The project team, led by FoF founder Cheryl Dahle, combined Ashoka’s deep knowledge of the entrepreneurial mindset with design thinking, a problem-solving approach that relies on ethnographic research and rapid prototyping. The result was a methodology that aimed to identify the most powerful levers of change in the field, and then provide a path to invent a new solution to effect systemic change.
“We ultimately realized that we needed to go beyond a new company idea, to create an idea that would make all ideas in the field stronger, bigger, and more effective.”
The project team spent eighteen months analyzing the work of innovators, conducting anthropological observation in four countries, and synthesizing that research into a theory of change and a prototype of a new business.
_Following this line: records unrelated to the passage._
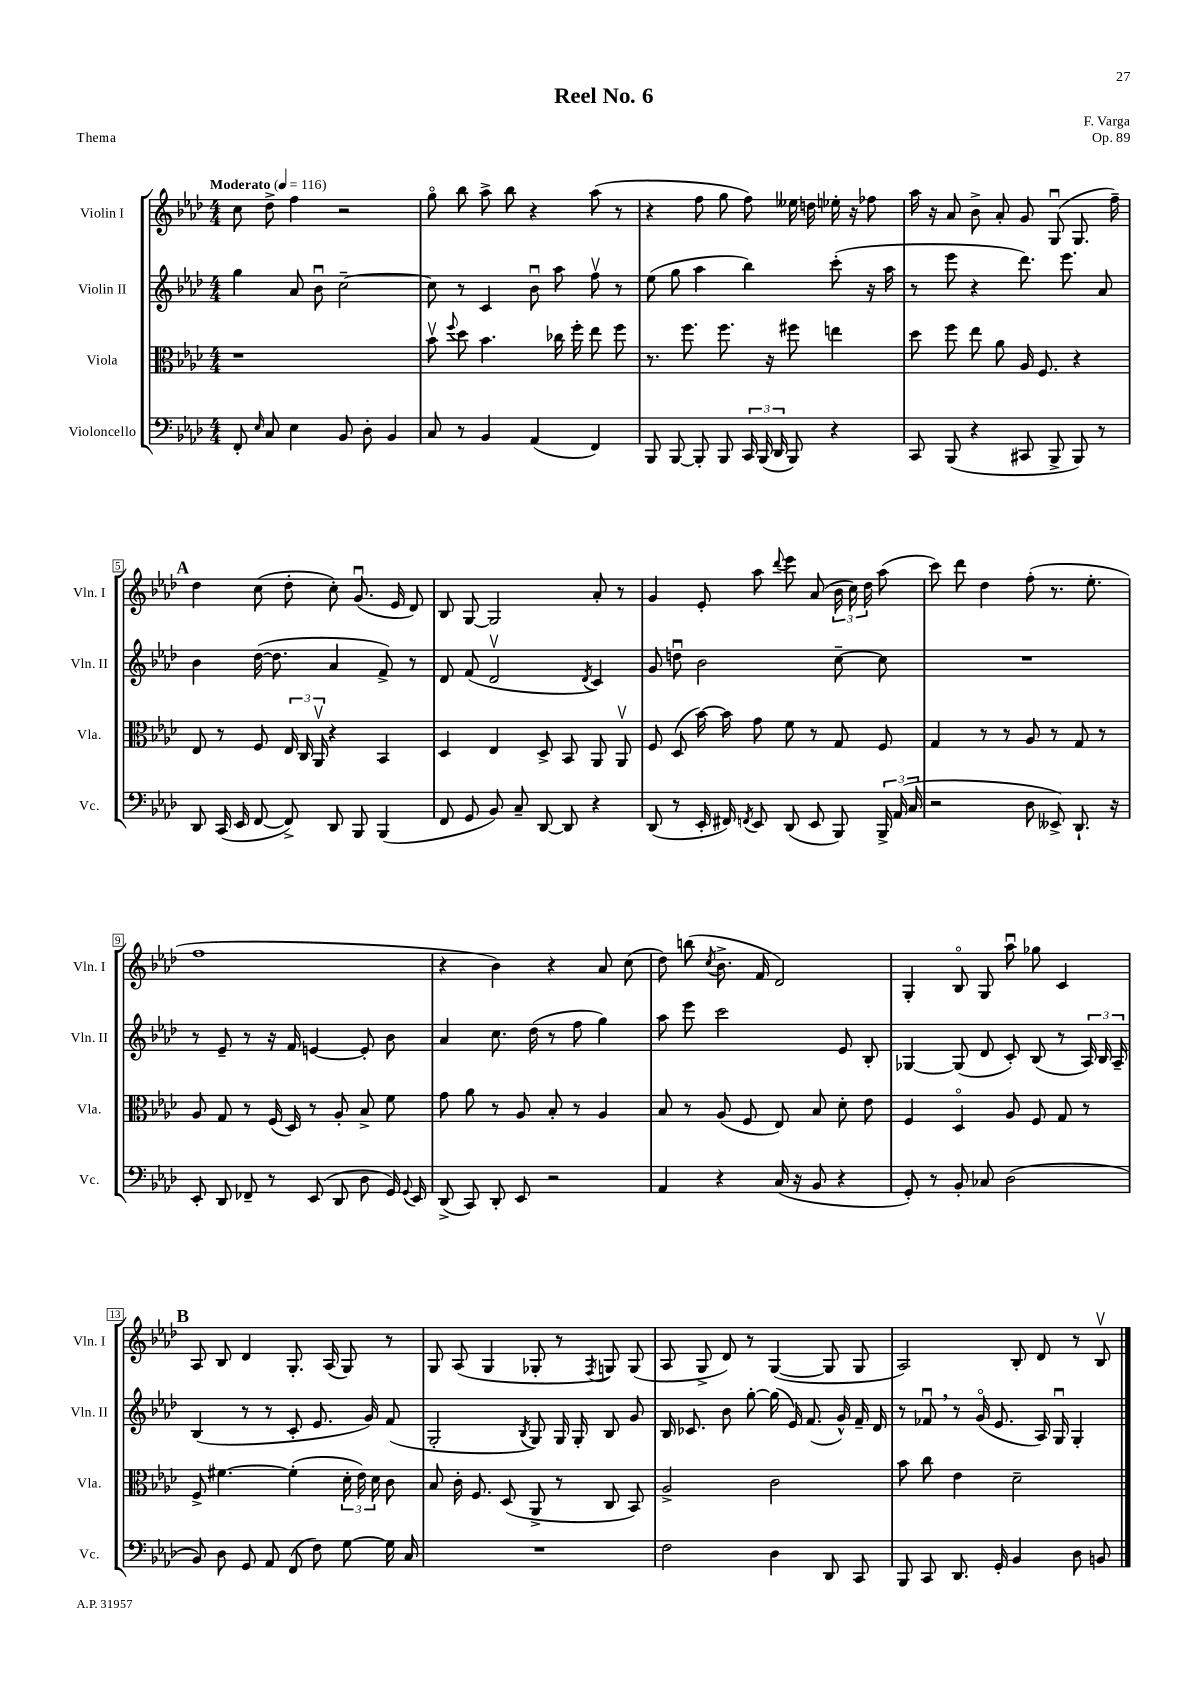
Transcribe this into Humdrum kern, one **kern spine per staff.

**kern	**kern	**kern	**kern
*staff4	*staff3	*staff2	*staff1
*clefF4	*clefC3	*clefG2	*clefG2
*k[b-e-a-d-]	*k[b-e-a-d-]	*k[b-e-a-d-]	*k[b-e-a-d-]
*M4/4	*M4/4	*M4/4	*M4/4
*MM116	*MM116	*MM116	*MM116
8FF'	1r	4gg	8cc
16qqE-	.	.	.
8C	.	.	8dd-^
4E-	.	8a-	4ff
.	.	8b-u	.
8BB-	.	[2cc~	2r
8D-'	.	.	.
4BB-	.	.	.
=	=	=	=
8C	8b-v	8cc]	8ggo
.	8qqff	.	.
8r	8dd-	8r	8bb-
4BB-	4.b-	4c	8aa-^
.	.	.	8bb-
(4AA-	.	8b-u	4r
.	16cc-	8aa-	.
.	16ff'	.	.
4FF)	8ee-	8ffv	(8aa-
.	8ff	8r	8r
=	=	=	=
8BBB-	8.r	(8ee-	4r
[8BBB-	.	8gg	.
.	8.ff	.	.
8BBB-']	.	4aa-	8ff
8BBB-	8.ff	.	8gg
24CC	.	4bb-)	8ff)
(24BBB-	.	.	.
.	16r	.	.
24DD-	.	.	.
8BBB-)	8ff#	.	16ee--
.	.	.	16dd
4r	4ee	(8ccc'	16ee-'
.	.	.	16r
.	.	16r	8ff-
.	.	16aa-	.
=	=	=	=
8CC	8dd-	8r	16aa-
.	.	.	16r
(8BBB-	8ff	8eee-	8a-
4r	8ee-	4r	8b-^
.	8a-	.	8a-'
8CC#	16A-	8.ddd-)	8g
.	8.F	.	.
8BBB-^	.	.	(8Gu
.	.	8.eee-	.
8BBB-)	4r	.	8.G
8r	.	8a-	.
.	.	.	16ff~)
=	=	=	=
8DD-	8E-	4b-	4dd-
(16CC	8r	.	.
16EE-	.	.	.
[8FF	8F	([16dd-	(8cc
.	.	8.dd-]	.
8FF^])	24E-	.	8dd-'
.	24C	.	.
.	24AA-v	.	.
8DD-	4r	4a-	8cc')
8BBB-	.	.	(8.gu
(4BBB-	4BB-	8f^)	.
.	.	.	16e-
.	.	8r	8d-)
=	=	=	=
8FF	4D-	8d-	8B-
8GG	.	(8f	[8G
8BB-)	4E-	2d-v	2G]
8C~	.	.	.
[8DD-	8D-^	.	.
8DD-]	8BB-	.	.
.	.	8qd-	.
4r	8AA-	4c)	8a-'
.	8AA-v	.	8r
=	=	=	=
(8DD-	8F	8g	4g
8r	(8D-	8ddu	.
16EE-'	[16b-)	2b-	8e-'
16FF#)	16b-]	.	.
8qFF	.	.	.
8EE-	8g	.	8aa-
.	.	.	8qqddd-
(8DD-	8f	.	8eee-
8EE-	8r	.	(8a-
8BBB-)	8G	[8cc~	24b-
.	.	.	24cc)
.	.	.	24dd-
24BBB-^	8F	8cc]	(8aa-
(24AA-	.	.	.
24C	.	.	.
=	=	=	=
2r	4G	1r	8ccc)
.	.	.	8ddd-
.	8r	.	4dd-
.	8r	.	.
8D-	8A-	.	(8ff'
8EE--^)	8r	.	8.r
8.DD-`	8G	.	.
.	.	.	8.ee-'
.	8r	.	.
16r	.	.	.
=	=	=	=
8EE-'	8A-	8r	1ff
8DD-	8G	8e-~	.
8FF-~	8r	8r	.
8r	(16F	16r	.
.	16D-)	16f	.
(8EE-	8r	[4e	.
8DD-	8A-'	.	.
8D-	8B-^	8e']	.
16GG)	8f	8b-	.
8qqGG	.	.	.
16EE-	.	.	.
=	=	=	=
(8DD-^	8g	4a-	4r
8CC)	8a-	.	.
8DD-'	8r	8.cc	4b-)
8EE-	8A-	.	.
.	.	(16dd-	.
2r	8B-'	8r	4r
.	8r	8ff	.
.	4A-	4gg)	8a-
.	.	.	(8cc
=	=	=	=
4AA-	8B-	8aa-	8dd-)
.	8r	8eee-	(8bb
.	.	.	8qcc
4r	(8A-	2ccc	8.b-^
.	8F	.	.
.	.	.	16f
(16C	8E-)	.	2d-)
16r	.	.	.
8BB-	8B-	.	.
4r	8d-'	8e-	.
.	8e-	8B-'	.
=	=	=	=
8GG')	4F	[4G-	4G'
8r	.	.	.
8BB-'	4D-o	(8G-]	8B-o
8C-	.	8d-	8G
(2D-	8A-	8c')	8aa-u
.	8F	(8B-	8gg-
.	8G	8r	4c
.	8r	24A-)	.
.	.	24B-	.
.	.	24A-~	.
=	=	=	=
8BB-)	8F^	(4B-	8A-
8D-	[4.f#	.	8B-
8GG	.	8r	4d-
8AA-	.	8r	.
(8FF	(4f#']	8c'	8.G'
8F)	.	8.e-	.
.	.	.	(16A-
[8G	24d-'	.	8G)
.	24e-)	.	.
.	.	16g)	.
.	24d-	.	.
16G]	8c	(8f	8r
16C	.	.	.
=	=	=	=
1r	8B-	2G'	8G
.	16c'	.	(8A-
.	8.F	.	.
.	.	.	4G
.	(8D-	.	.
.	.	8qB-	.
.	8AA-^	8G)	8G-'
.	8r	16G	8r
.	.	16G'	.
.	.	.	8qF
.	8C	8B-	8G)
.	8BB-)	8g	(8G
=	=	=	=
2F	2A-^	16B-	8A-
.	.	8.c-	.
.	.	.	8G^
.	.	8b-	8d-)
.	.	[8gg'	8r
4D-	2c	(16gg]	([4G
.	.	16e-)	.
.	.	(8.f	.
8DD-	.	.	8G]
.	.	16g^^)	.
8CC	.	16f~	8G
.	.	16d-	.
=	=	=	=
8BBB-	8b-	8r	2A-)
8CC	8cc	8f-u	.
8.DD-	4e-	8r	.
.	.	(16go	.
16GG'	.	8.e-	.
4BB-	2d-~	.	8B-'
.	.	16A-)	8d-
.	.	16Gu	.
8D-	.	4G'	8r
8BB	.	.	8B-v
==	==	==	==
*-	*-	*-	*-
The project’s premise was that the environmental and social challenges caused by complex systems need unexpected approaches that require foundations, companies, and the public sector to partner in new ways.
This Executive Summary reviews Future of Fish’s journey of discovery into the seafood supply chain, highlighting stories from the field, shedding light on the systemic barriers that have impeded sustainability within the industry, and culminating with an idea that would make all ideas in the field stronger, bigger, and more effective. That idea was an innovation hub that would create targeted, efficient, and powerful industry competitors whose practices spark a reinvention that supports and drives sustainability. That idea is Future of Fish.